Now, a Swedish historian, Sune Persson of Gothenburg University, claims to have established the truth about Bernadotte and his heroic humanitarian efforts. Persson has tracked down survivors, comparing and evaluating their accounts of a chaotic and traumatic time. Sir Brian Urquhart, a Second World War intelligence veteran and subsequently UN under-secretary, describes Persson’s work, in his introduction to the English edition of the book, Escape from the Third Reich (Frontline Books), ‘as a major contribution to the history of the Second World War and particularly to the involvement of the Scandinavian countries’.

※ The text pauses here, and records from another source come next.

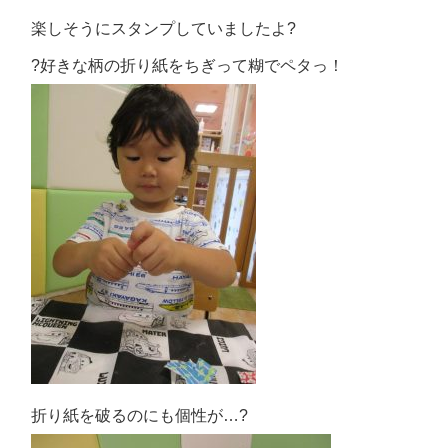
楽しそうにスタンプしていましたよ?
?好きな柄の折り紙をちぎって糊でペタっ！
折り紙を破るのにも個性が…?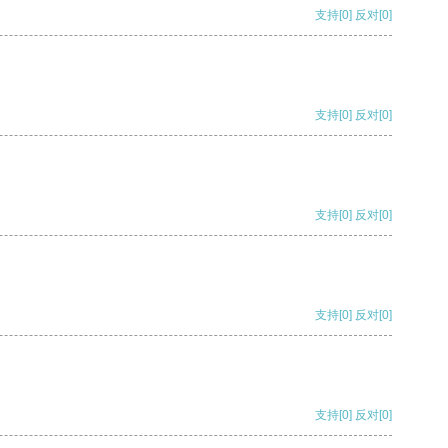
支持
[0]
反对
[0]
支持
[0]
反对
[0]
支持
[0]
反对
[0]
支持
[0]
反对
[0]
支持
[0]
反对
[0]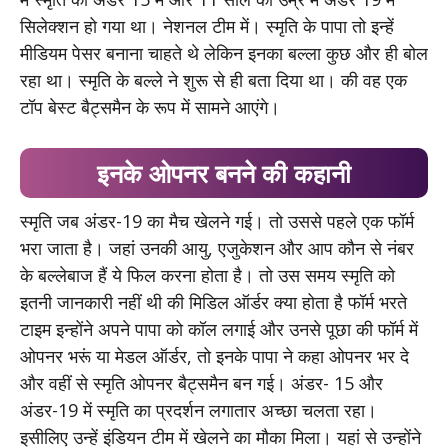
सिलेक्शन हो गया था। नेशनल टीम में। स्मृति के पापा तो इन्हें
मीडियम पेसर बनाना चाहते थे लेकिन इनका बल्ला कुछ और ही बोल
रहा था। स्मृति के बल्ले ने शुरू से ही बता दिया था। की वह एक
टॉप बेस्ट बैट्समैन के रूप में सामने आएंगे।
इनके ओपनर बनने की कहानी
स्मृति जब अंडर-19 का मैच खेलने गई। तो उससे पहले एक फॉर्म
भरा जाता है। जहां उनकी आयु, एजुकेशन और आप कौन से नंबर
के बल्लेबाज हैं ये फिल करना होता है। तो उस समय स्मृति को
इतनी जानकारी नहीं थी की मिडिल ऑर्डर क्या होता है फॉर्म भरते
टाइम इन्होंने अपने पापा को कॉल लगाई और उनसे पूछा की फॉर्म में
ओपनर भरूं या मेडल ऑर्डर, तो इनके पापा ने कहा ओपनर भर दे
और वहीं से स्मृति ओपनर बैट्समैन बन गई। अंडर- 15 और
अंडर-19 में स्मृति का प्रदर्शन लगातार अच्छा चलता रहा।
इसीलिए उन्हें इंडियन टीम में खेलने का मौका मिला। यहां से उन्होंने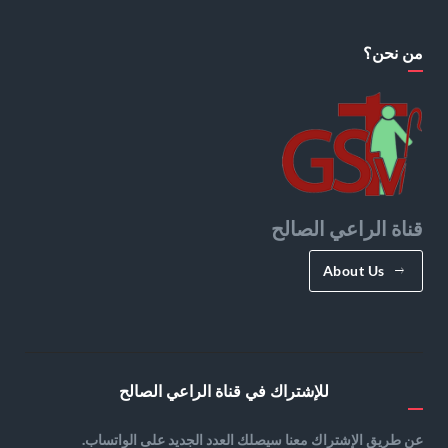
من نحن؟
قناة الراعي الصالح
About Us
للإشتراك في قناة الراعي الصالح
عن طريق الإشتراك معنا سيصلك العدد الجديد على الواتساب.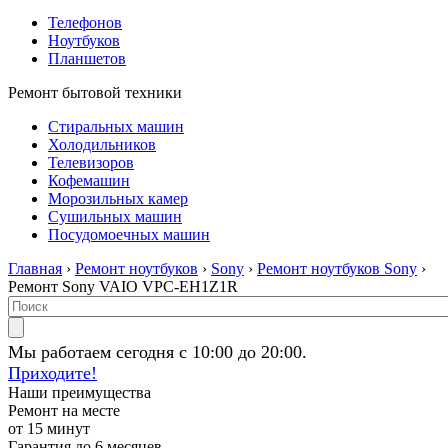
Телефонов
Ноутбуков
Планшетов
Ремонт бытовой техники
Стиральных машин
Холодильников
Телевизоров
Кофемашин
Морозильных камер
Сушильных машин
Посудомоечных машин
Главная
›
Ремонт ноутбуков
›
Sony
›
Ремонт ноутбуков Sony
›
Ремонт Sony VAIO VPC-EH1Z1R
Мы работаем сегодня с 10:00 до 20:00.
Приходите!
Наши преимущества
Ремонт на месте
от 15 минут
Гарантия до 6 месяцев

Persson’s investigations, Urquhart adds, have vindicated Bernadotte’s role in a great humanitarian enterprise and his conclusions, ‘backed up by years of tireless research and study’, will lay to rest the calumnies thrown at Bernadotte by those seeking to justify his murder. As a result, his own country, after years of silence, is at last honouring Bernadotte’s achievements. In the words of his surviving sons, Count Folke junior and Count Bertil Bernadotte:
‘If these criticisms had been made during his lifetime, it is certain that he himself would have explained the circumstances … but this opportunity was denied him by an assassin’s bullet.’